8And as he approached the walls, and considered that the contest could not be carried on without great risk, he tried both by conciliatory and threatening language to induce the garrison to surrender; and they, having invited Hormisdas to a conference, were won over by his promises and oaths to rely on the mercy of the Romans.

9At last, driving before them a crowned ox, which among them is a sign of peace, they descended from the fort as suppliants; the fort was burnt, and Pusæus, its commander, who was afterwards Duke of Egypt, was appointed to the rank of tribune. The rest of the garrison with their families and property were conducted with all kindness to the Syrian city of Chalcis.

10Among them was found a certain soldier, who formerly, when Maximian invaded Persia, had been left in this district as an invalid, though a very young man, but who was now bent with age, and according to his own account had several wives, as is the custom of that country, and a numerous offspring. He now full of joy, professing to have been a principal cause of the surrender, was led to our camp, calling many of his comrades to witness that he had long foreseen and often foretold that, though nearly a hundred years’ old, he should be buried in Roman ground. After this event, the Saracens brought in some skirmishers of the enemy whom they had taken; these were received with joy by the emperor, the Saracens rewarded, and sent back to achieve similar exploits.

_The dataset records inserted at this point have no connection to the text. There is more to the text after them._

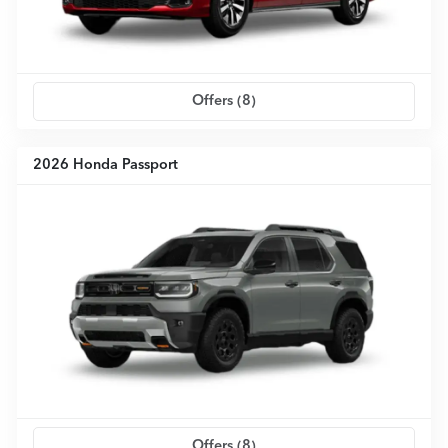
Offers (
8
)
2026 Honda Passport
Offers (
8
)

11The next day another disaster took place; a whirlwind arose, and made havoc in many places, throwing down many buildings, tearing in pieces the tents, and throwing the soldiers on their backs or on their faces, the violence of the wind overpowering their steadiness of foot. And the same day another equally perilous occurrence took place. For the river suddenly overflowed its banks, and some of the ships laden with provisions were wrecked, the piers and dams which had been constructed of stone to check and repress the waters being swept away; and whether that was done by treachery or through the weight of the waters could not be known.

12After having stormed and burnt the chief city, and sent away the prisoners, the army with increased confidence raised triumphant shouts in honour of the emperor, thinking that the gods were evidently making him the object of their peculiar care.

13And because in these unknown districts they were forced to be on unusual guard against hidden dangers, the troops especially feared the craft and exceeding deceitfulness of the enemy; and therefore the emperor was everywhere, sometimes in front, sometimes with his light-armed battalions protecting the rear, in order to see that no concealed danger threatened it, reconnoitring the dense jungles and valleys, and restraining the distant sallies of his soldiers, sometimes with his natural gentleness, and sometimes with threats.

14But he allowed the fields of the enemy which were loaded with every kind of produce to be burnt with their crops and cottages, after his men had collected all that they could themselves make use of. And in this way the enemy were terribly injured before they were aware of it; for the soldiers freely used what they had acquired with their own hands, thinking that they had found a fresh field for their valour; and joyful at the abundance of their supplies, they saved what they had in their own boats.

15But one rash soldier, being intoxicated, and having crossed over to the opposite bank of the river, was taken prisoner before our eyes by the enemy, and was put to death.